##### Extracted data

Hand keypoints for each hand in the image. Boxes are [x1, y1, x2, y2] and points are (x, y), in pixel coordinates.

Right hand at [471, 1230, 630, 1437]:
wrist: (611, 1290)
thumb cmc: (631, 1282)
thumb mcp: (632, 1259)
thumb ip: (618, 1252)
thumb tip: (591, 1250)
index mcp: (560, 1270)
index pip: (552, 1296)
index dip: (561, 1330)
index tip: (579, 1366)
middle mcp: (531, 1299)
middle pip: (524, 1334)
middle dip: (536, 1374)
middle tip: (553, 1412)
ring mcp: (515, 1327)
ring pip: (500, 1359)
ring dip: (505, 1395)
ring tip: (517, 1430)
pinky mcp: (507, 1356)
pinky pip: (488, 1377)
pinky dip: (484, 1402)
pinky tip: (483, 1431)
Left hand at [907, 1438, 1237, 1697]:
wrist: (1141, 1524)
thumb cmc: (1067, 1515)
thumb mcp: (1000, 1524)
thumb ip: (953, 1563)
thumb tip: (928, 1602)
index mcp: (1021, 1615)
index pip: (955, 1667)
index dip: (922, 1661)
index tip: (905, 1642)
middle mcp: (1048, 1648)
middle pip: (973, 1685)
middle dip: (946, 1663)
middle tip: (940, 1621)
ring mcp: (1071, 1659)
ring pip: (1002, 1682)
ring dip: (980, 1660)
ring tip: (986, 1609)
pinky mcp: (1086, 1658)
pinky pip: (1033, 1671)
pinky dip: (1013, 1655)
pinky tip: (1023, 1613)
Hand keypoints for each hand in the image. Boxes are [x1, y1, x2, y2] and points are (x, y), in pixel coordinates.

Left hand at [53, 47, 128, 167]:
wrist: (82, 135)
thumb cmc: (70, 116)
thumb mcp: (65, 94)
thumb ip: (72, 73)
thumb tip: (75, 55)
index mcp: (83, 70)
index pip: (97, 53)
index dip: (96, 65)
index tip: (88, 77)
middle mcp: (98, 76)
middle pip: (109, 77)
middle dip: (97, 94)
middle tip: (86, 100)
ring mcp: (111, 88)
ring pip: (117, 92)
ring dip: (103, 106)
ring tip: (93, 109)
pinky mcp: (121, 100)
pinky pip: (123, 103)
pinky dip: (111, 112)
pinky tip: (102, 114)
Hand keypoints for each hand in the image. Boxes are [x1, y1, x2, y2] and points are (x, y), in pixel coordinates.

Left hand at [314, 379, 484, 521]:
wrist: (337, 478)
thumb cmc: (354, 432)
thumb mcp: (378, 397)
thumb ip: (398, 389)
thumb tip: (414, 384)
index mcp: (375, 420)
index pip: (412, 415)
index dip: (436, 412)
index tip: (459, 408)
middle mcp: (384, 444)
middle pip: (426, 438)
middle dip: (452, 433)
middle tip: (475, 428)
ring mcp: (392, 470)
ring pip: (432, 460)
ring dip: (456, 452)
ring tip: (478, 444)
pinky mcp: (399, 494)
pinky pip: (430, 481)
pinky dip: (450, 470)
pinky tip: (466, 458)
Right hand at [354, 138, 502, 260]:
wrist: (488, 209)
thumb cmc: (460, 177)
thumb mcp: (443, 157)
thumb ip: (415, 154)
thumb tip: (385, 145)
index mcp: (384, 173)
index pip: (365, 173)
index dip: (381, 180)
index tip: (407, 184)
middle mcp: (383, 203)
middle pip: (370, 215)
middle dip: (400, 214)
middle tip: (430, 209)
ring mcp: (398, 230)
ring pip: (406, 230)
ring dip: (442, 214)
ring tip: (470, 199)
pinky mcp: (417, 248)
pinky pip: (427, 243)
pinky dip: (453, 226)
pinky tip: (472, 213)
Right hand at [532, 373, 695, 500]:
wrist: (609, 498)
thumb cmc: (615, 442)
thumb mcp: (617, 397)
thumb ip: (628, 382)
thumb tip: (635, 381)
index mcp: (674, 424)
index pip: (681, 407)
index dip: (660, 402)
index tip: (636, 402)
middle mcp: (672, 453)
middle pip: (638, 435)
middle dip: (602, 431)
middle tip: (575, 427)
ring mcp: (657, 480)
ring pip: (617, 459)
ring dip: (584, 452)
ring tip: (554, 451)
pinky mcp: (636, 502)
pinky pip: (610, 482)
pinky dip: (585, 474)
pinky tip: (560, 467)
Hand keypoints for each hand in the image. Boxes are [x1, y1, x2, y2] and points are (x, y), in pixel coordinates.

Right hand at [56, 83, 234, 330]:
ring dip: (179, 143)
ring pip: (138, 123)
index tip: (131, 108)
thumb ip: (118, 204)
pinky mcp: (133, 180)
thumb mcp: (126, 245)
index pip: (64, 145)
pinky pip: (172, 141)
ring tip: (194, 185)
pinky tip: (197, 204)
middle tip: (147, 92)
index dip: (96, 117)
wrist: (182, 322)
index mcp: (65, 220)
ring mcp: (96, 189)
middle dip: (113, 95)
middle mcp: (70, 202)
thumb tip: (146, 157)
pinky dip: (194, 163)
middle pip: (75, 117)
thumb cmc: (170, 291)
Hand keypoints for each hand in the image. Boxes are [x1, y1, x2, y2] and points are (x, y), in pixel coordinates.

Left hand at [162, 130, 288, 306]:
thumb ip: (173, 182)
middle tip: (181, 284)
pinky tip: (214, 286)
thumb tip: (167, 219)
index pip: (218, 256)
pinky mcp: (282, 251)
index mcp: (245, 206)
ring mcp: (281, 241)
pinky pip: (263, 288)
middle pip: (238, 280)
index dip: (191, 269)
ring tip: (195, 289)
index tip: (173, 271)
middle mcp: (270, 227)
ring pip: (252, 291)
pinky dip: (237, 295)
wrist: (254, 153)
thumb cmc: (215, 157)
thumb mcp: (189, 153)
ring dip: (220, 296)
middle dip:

##########

> [What you should do] What lines of the material above include "wrist"? Copy each one.

> [Solution below]
wrist: (611, 1290)
wrist: (1141, 1524)
wrist: (82, 135)
wrist: (337, 478)
wrist: (488, 209)
wrist: (609, 498)
wrist: (182, 322)
wrist: (254, 153)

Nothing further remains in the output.